-------- Task material --------

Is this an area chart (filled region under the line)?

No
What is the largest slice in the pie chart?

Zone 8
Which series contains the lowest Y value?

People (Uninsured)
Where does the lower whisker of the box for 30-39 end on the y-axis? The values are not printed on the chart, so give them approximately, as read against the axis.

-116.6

--------
-------- Task material --------

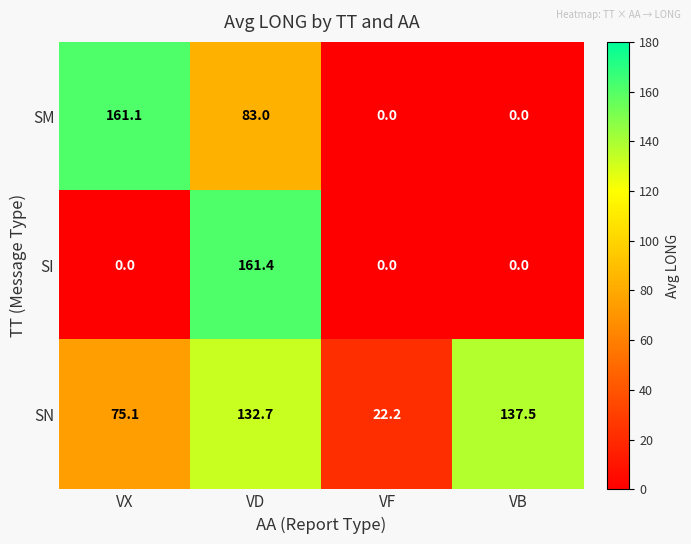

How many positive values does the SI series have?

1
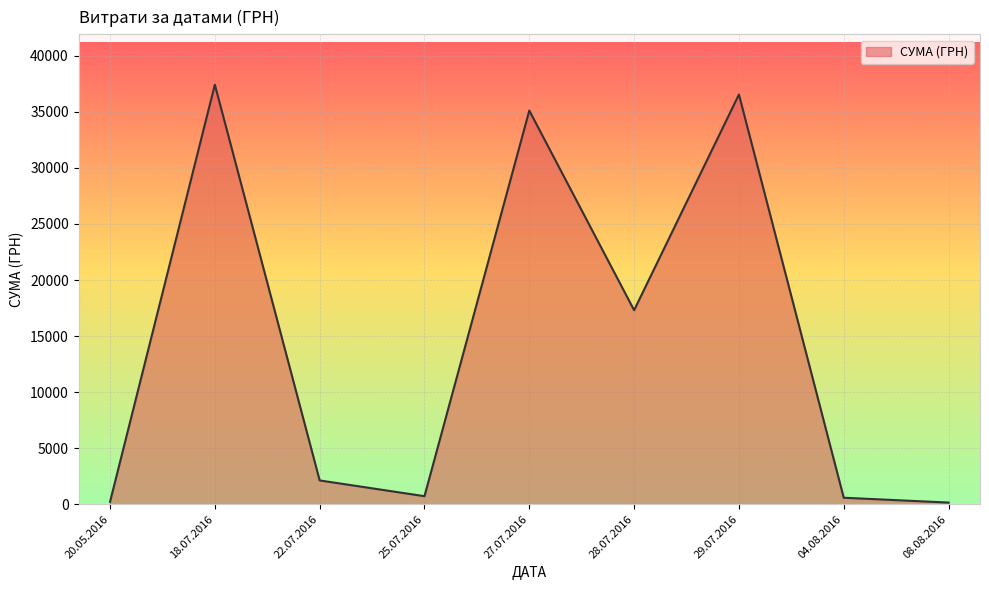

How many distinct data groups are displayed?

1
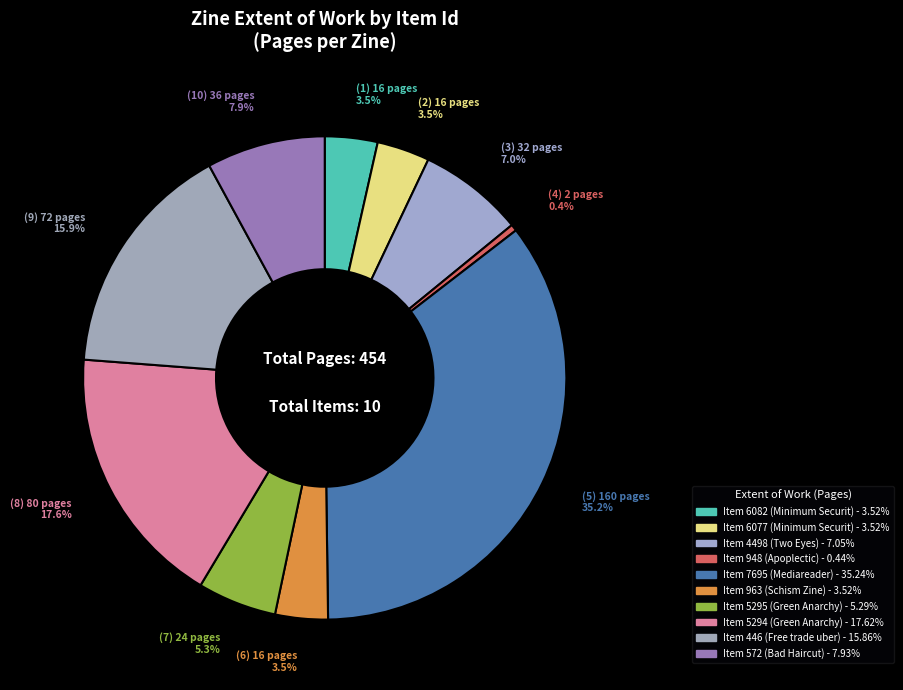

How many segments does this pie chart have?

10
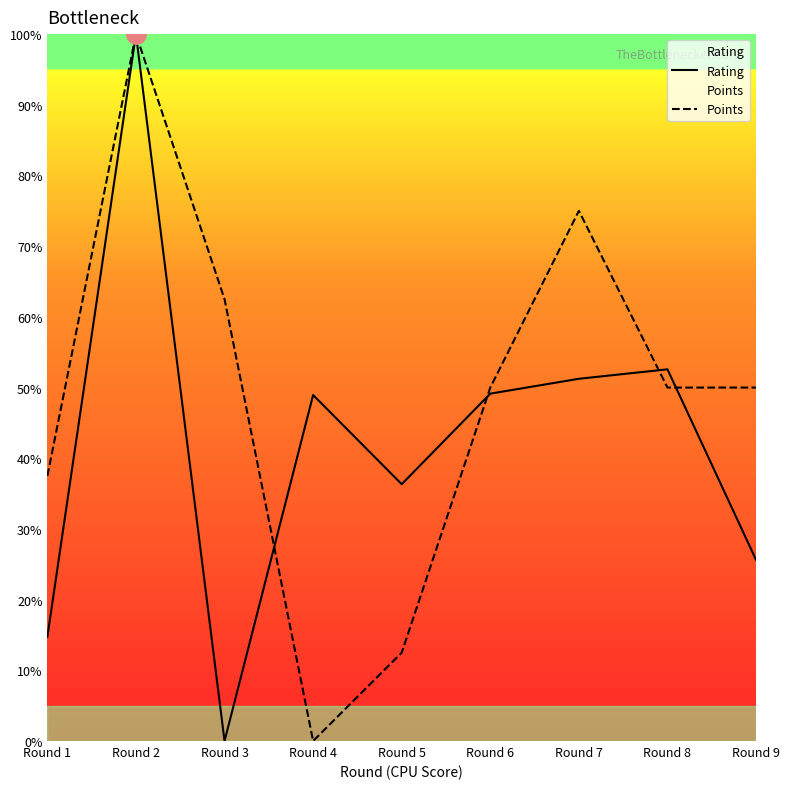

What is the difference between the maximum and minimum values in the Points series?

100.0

--------

● **The problem**:
Extract every line from the records above that contains the string "many", matching case exactly.

● **Result of the exercise**:
How many positive values does the SI series have?
How many distinct data groups are displayed?
How many segments does this pie chart have?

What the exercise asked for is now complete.